İkincisi: Egemenlik kayıtsız şartsız milletin. Elbette milletin ve burada Meclis o millet iradesini temsil ediyor ama bu şu anlama gelmiyor: Aklımıza estiği gibi davranırız, aklımıza estiği gibi burada uygulamalar yaparız. Öyleyse Anayasa niye var, İç Tüzük niye var, yasalar niçin var?
MAHMUT TOĞRUL (Gaziantep) - Söylenenlerin hangisi Anayasa'ya aykırı?

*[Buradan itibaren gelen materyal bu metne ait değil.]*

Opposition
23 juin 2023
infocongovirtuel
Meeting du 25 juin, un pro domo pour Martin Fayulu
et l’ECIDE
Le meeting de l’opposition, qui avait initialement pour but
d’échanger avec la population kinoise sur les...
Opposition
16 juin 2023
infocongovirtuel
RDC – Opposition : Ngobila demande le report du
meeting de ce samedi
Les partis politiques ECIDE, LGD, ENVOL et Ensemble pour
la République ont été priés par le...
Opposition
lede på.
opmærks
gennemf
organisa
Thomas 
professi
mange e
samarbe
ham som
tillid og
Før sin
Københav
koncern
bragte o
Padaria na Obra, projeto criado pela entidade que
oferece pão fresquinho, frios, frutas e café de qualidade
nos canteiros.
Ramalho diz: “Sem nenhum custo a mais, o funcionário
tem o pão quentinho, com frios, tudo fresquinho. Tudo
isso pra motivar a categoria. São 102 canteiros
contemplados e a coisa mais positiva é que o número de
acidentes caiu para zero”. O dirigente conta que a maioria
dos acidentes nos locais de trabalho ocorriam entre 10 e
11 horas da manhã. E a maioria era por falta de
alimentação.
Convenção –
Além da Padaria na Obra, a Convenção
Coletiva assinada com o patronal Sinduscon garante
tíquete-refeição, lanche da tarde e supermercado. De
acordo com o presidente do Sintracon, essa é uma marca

MEHMET NACİ BOSTANCI (Devamla) - Yasalar bir irade kullanılırken kim kullanırsa kullansın o iradenin nasıl şekilleneceğine ilişkin kuralları gösterir, elbette kurallar olacak. Eğer son zamanlarda sizin önergelerinize ilişkin bir problemin ortaya çıktığını düşünüyorsanız bunu biraz da Meclisteki dilinize, önergelerinizin içeriğine, burada kullandığınız üsluba ilişkin bir problem var mı diye düşünmeniz uygun olur. Şimdi gelip buraya "AKP'nin dayattığı savaş konsepti..." diye başlarsanız bir kere ben bunu şiddetle reddederim, bunu bir eleştiri olarak da görmem. Çünkü, bu açıktan açığa, sanki PKK' ile AK PARTİ karşılıklı siyasi rekabet içerisinde "Ey AK PARTİ'ye karşı olan muhalifler, siz de safınızı belirleyin." diyen bir çağrıdır. Burada açıkça yaşanan, terör örgütünün bu millete Kürt'üyle, Türk'üyle meydan okumasıdır ve bu meydan okumaya karşı bu devlet elbette cevap verecektir. Ne adına? Millet adına. Cevap veren bu devlet, sizin de çeşitli suçlamalarınızla karşılaşan bu devlet sizin de bir parçası olduğunuz, burada temsil ettiğiniz devlettir. O bakımdan benim HDP'ye tavsiyem -birbirimize tavsiyelerde bulunuyoruz ya- kendinizi o çukurların arkasına atmayın. Türkiye'nin başka yerlerine de açılın, söylediğiniz sözler milyonlarca insan tarafından nasıl anlaşılıyor, lütfen buna da biraz dikkat edin Türkiyelileşme iddianız hâlen varit ise, geçerli ise.